Paint stripper or paint remover is a chemical product designed to remove paint, finishes, and coatings, while also cleaning the underlying surface. Chemical paint removers are advantageous because they act on any kind of geometry and they are cheap. They can however be slow acting.

Paint can also be removed using mechanical methods (scraping or sanding) or heat (hot air, radiant heat, or steam).

==Types==
The selection of chemical paint removers is based on the chemical bonds that form the paint's binder. Two basic categories of chemical paint removers are caustic and solvent.

===Caustics===
Caustic paint removers, typically aqueous sodium hydroxide (also known as lye or caustic soda), work by breaking down the chemical bonds of the paint, usually by hydrolysis of the esters that comprise the paint film. Caustic removers must be neutralized or the new finish will fail prematurely. In addition, as caustic paint strippers typically include corrosive active ingredients, several side effects and health risks must be taken into account in using. Caustic aqueous solutions are typically used by antique dealers who aim to restore old furniture by stripping off worn varnishes, for example.

===Solvents===
Solvent-based paint strippers can be complex mixtures of various organic solvents, emulsifiers, thickening agents, alkaline or acid active ingredients as well as evaporation and corrosion inhibitors. Dichloromethane, also called methylene chloride, is a popular solvent, but its use has been declining because of health concerns. Traditional solvent paint strippers penetrate the layers of paint and break the bond between the paint and the object by swelling the paint.
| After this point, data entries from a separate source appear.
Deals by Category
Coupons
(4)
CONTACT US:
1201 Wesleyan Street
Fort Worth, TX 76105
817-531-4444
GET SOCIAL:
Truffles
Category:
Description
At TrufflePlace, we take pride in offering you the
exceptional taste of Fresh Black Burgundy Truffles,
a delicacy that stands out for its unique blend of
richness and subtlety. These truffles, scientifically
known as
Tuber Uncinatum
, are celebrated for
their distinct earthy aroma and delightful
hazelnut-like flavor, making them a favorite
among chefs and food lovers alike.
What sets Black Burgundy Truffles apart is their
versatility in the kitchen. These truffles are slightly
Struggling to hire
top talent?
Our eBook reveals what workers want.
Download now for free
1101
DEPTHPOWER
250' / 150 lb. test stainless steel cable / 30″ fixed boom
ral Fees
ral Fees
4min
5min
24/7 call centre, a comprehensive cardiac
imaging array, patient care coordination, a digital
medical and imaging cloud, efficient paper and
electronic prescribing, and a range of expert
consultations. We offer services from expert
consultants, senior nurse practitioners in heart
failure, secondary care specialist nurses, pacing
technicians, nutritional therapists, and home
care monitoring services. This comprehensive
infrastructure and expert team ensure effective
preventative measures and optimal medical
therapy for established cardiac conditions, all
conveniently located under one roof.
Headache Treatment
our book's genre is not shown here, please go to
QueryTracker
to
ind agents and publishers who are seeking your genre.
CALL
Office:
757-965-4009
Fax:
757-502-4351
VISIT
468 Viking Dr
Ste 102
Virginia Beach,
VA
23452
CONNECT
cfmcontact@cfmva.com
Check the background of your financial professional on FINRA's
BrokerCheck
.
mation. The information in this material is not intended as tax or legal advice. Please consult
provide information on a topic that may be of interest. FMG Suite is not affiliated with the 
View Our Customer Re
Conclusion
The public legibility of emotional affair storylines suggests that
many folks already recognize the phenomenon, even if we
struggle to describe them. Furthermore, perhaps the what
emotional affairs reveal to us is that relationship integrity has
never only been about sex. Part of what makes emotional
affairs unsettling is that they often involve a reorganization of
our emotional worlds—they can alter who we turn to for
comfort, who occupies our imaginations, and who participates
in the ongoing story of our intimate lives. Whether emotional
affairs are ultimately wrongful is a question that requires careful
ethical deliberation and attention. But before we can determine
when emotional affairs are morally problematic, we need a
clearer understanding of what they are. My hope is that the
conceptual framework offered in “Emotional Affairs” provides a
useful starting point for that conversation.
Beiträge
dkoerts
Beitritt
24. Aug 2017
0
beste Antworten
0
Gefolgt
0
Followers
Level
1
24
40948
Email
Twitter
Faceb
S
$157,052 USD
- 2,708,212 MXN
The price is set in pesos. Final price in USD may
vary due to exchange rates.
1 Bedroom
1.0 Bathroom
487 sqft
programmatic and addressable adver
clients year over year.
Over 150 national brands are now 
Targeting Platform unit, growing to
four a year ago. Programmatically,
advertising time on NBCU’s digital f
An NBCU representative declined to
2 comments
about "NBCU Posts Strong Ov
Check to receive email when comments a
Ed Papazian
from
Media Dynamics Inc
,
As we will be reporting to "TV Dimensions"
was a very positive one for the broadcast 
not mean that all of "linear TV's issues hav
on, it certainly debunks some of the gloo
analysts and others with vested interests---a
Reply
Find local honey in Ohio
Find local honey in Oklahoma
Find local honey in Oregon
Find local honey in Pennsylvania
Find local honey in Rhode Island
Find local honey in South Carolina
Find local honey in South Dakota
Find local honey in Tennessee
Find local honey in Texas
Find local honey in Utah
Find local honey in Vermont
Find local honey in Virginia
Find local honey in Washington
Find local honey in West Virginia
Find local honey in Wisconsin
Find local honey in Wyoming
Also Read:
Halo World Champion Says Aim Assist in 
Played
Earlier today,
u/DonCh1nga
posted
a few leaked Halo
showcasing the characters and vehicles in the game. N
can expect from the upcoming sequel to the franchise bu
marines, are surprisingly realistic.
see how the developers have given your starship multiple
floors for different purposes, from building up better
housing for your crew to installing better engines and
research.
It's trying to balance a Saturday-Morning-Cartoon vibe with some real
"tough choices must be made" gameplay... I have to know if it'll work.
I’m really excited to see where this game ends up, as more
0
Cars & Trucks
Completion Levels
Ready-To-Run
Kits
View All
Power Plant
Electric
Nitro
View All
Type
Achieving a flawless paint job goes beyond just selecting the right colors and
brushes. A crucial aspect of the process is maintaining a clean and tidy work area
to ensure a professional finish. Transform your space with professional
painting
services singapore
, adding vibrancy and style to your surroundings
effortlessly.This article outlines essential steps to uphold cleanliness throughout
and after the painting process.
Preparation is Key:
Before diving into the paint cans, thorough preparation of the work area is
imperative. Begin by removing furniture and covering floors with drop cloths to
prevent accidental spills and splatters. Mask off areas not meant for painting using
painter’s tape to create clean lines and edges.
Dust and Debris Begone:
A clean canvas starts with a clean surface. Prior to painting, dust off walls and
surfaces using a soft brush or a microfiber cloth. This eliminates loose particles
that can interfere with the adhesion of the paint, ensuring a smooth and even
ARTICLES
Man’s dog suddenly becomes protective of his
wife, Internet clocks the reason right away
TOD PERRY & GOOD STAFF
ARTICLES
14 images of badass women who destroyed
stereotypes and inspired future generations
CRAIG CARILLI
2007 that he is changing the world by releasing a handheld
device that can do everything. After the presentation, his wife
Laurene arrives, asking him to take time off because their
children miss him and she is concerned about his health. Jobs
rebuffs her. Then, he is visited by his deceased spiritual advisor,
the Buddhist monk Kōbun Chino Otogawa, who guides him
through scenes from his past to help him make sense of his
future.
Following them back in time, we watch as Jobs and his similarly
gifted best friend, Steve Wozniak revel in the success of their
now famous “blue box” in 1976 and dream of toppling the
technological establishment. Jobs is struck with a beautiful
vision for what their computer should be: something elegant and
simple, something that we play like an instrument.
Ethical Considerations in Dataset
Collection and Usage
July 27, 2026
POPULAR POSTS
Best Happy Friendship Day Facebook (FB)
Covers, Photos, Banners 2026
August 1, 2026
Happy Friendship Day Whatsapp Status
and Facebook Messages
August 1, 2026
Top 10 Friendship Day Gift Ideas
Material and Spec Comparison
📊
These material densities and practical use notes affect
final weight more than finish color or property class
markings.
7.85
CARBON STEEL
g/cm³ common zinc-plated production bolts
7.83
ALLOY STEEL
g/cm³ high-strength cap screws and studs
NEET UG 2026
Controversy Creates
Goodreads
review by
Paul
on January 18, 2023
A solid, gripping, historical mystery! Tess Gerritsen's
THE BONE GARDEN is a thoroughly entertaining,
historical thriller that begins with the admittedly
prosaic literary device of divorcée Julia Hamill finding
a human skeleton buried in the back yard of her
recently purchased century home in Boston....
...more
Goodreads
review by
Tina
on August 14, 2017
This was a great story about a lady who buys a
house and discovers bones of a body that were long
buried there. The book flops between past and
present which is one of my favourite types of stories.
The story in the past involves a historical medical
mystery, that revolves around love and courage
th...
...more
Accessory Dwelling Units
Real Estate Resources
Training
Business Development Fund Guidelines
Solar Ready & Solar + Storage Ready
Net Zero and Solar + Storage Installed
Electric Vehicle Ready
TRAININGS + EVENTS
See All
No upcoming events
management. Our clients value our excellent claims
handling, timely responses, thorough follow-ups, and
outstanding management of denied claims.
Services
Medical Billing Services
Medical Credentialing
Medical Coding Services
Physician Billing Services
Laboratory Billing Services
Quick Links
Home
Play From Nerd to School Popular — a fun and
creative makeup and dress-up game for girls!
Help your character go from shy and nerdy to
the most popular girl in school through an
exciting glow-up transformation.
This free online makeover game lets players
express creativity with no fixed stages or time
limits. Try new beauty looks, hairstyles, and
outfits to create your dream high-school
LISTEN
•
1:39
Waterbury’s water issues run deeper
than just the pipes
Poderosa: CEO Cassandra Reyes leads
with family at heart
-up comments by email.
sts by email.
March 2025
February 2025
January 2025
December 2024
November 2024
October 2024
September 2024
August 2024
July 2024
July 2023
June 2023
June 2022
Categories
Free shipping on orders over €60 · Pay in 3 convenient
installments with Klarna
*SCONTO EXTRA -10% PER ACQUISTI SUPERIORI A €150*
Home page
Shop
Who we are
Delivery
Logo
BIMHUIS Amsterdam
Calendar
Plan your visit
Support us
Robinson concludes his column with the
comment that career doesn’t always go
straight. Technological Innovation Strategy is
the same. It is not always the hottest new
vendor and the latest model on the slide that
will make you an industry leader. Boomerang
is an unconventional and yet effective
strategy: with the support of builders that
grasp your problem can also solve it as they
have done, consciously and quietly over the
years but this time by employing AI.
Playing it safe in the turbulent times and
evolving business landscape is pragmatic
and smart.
Aside from dichloromethane, some popular stripping solvents are N-methylpyrrolidone, dimethylformamide, benzyl alcohol, and dimethyl adipate. None of these are chlorocarbons.

Paint strippers come in a liquid, or a gel ("thixotropic") form that clings even to vertical surfaces.

Solvent strippers may also have formulations with limonene (obtained from orange peels) (or other terpene solvents). Nitromethane is another commonly used solvent. Dimethyl sulfoxide is a less toxic alternative solvent used in some formulations. These alternatives are less effective than strippers based on dichloromethane.

==Alternatives==
Heat guns are an alternative to chemical paint strippers. When heated, softened paint clumps and is easier to contain. High-temperature heat guns at 1,100 F or more create toxic lead fumes in lead-based paint, but low-temperature heat guns and 400 F infrared paint removers do not create lead fumes. Fire is a possible hazard of using heat guns.

Steam can be used on large surfaces or items to be stripped, such as window sash, can be placed inside a steam box.

==Safety==
A product's material safety data sheet can provide more safety information than its product labels.

Many traditional paint strippers were or are based on dichloromethane, which can pose serious health risks and is banned in the United States and European Union for consumer use. Deaths from dichloromethane were rare at fewer than 2.4 cases per year and associated mostly with users applying large amounts in confined, poorly ventilated spaces.

Removing old lead-based paint can disperse lead and cause lead poisoning; some U.S. regulations address removal of old paint that could contain lead.